Petugas polisi Italia: Tersangka pembunuhan bersama memiliki pisau di kantor polisi
PERUGIA, Italia – Petugas polisi yang memberikan kesaksian di persidangan dua tersangka pembunuhan seorang pelajar Inggris di Italia mengatakan pada hari Jumat bahwa tersangka Italia membawa pisau ke kantor polisi, sementara rekan terdakwa asal Amerika tampak gugup dan berulang kali memukul kepalanya dengan tangan.
Petugas polisi Daniele Moscatelli mengatakan kepada pengadilan di Perugia, Italia tengah, bahwa Raffaele Sollecito tampak “sangat bingung dan gugup” selama interogasi beberapa jam setelah pembunuhan tersebut dan membawa pisau “panjang” di sakunya.

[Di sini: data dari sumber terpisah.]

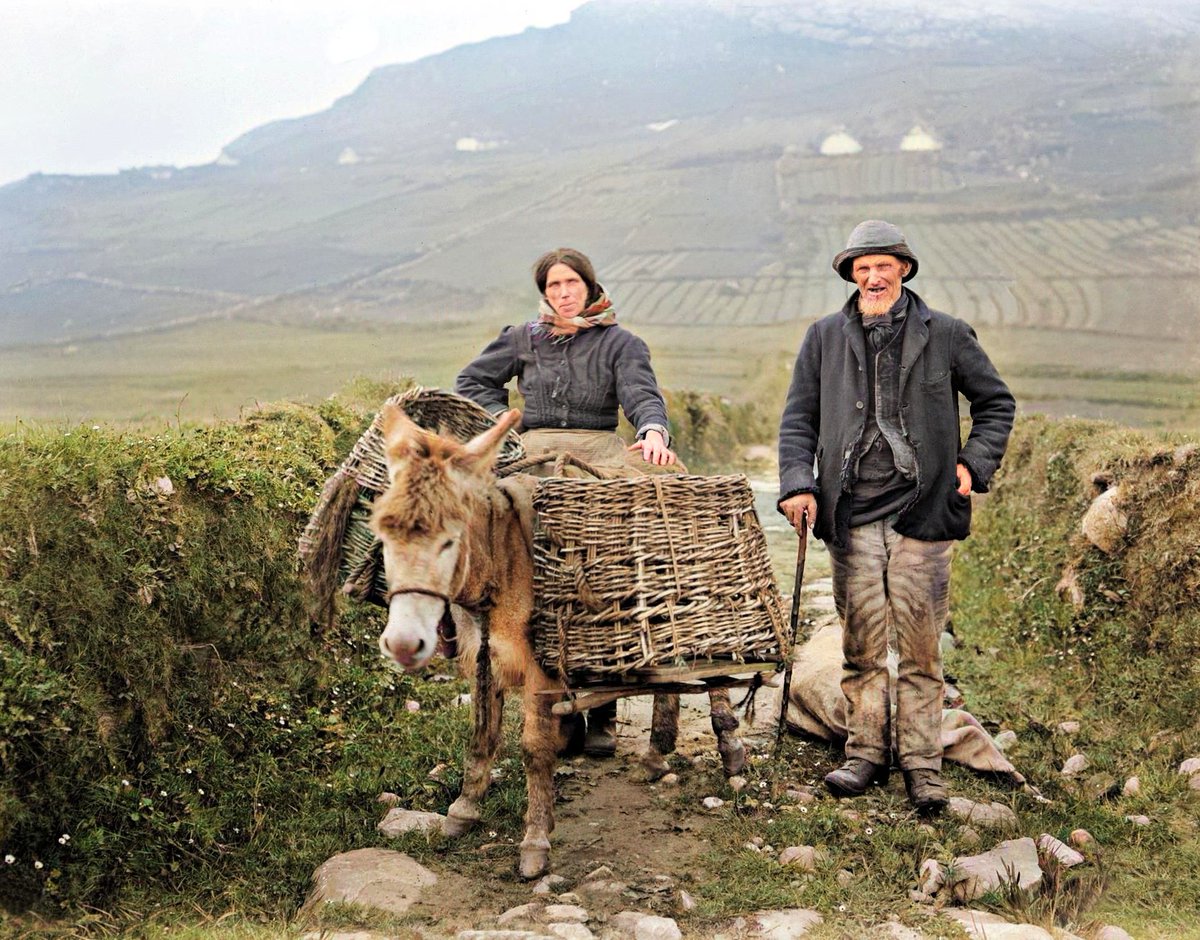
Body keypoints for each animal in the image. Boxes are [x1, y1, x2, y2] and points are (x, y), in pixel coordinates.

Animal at [367, 403, 746, 878]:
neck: (502, 560)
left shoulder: (539, 670)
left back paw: (731, 750)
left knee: (714, 674)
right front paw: (463, 811)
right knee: (668, 679)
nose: (403, 643)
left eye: (450, 539)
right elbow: (482, 738)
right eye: (384, 536)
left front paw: (535, 841)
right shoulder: (483, 656)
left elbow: (535, 749)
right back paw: (656, 754)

“Dia bilang dia penggemar senjata dan pisau,” kata Moscatelli.
Pisau tersebut rupanya bukan senjata yang digunakan untuk menikam Meredith Kercher yang berusia 21 tahun pada tahun 2007.
• Klik di sini untuk melihat lebih banyak foto.
Petugas polisi lainnya, Fabio D’Astolto, mengatakan dalam kesaksiannya bahwa tersangka asal Amerika Amanda Knox di kantor polisi “berjalan dengan gugup menyusuri koridor, mengangkat kedua tangan ke kepalanya dan memukulnya,” katanya, menirukan gerakan tersebut.
Knox dan Sollecito menghadapi tuduhan pembunuhan dan penyerangan seksual atas pembunuhan Kercher, yang ditemukan tewas pada 2 November 2007, di apartemen yang dia tinggali bersama Knox.
Mereka menyangkal ketidakadilan.
Jaksa menuduh Kercher terbunuh dalam apa yang awalnya merupakan permainan seks, dengan Sollecito memegang bahunya dari belakang sementara Knox menyentuhnya dengan ujung pisau.
Mereka mengatakan pria ketiga, warga negara Pantai Gading Rudy Hermann Guede, mencoba melakukan pelecehan seksual terhadap Kercher dan kemudian Knox menikamnya di tenggorokan.
Guede dihukum karena pembunuhan dalam persidangan terpisah tahun lalu dan dijatuhi hukuman 30 tahun penjara.
Jaksa mengatakan DNA Knox ditemukan pada gagang pisau yang ditemukan di rumah Sollecito yang mungkin digunakan dalam pembunuhan tersebut, dan DNA korban ditemukan pada pisau tersebut.
Kedua terdakwa menghadiri sidang pada hari Jumat dan masuk ke ruang sidang dengan dikawal polisi.
Knox menolak menjawab pertanyaan yang diajukan wartawan kepadanya saat jeda persidangan, namun ayah tirinya, Chris Mellas, mengatakan dia baik-baik saja.
Sollecito berdiri di pengadilan untuk mengulangi tuduhan bahwa polisi menolak permintaannya untuk menelepon ayahnya dan seorang pengacara pada malam dia diinterogasi, dan bahwa polisi melepas sepatunya dan membiarkannya bertelanjang kaki, bahkan ketika dia berjalan bersama penyelidik ke apartemennya untuk pemeriksaan.
Knox juga mengaku dia dianiaya selama interogasi polisi. Polisi membantah bahwa mereka menganiaya atau menganiaya para tersangka.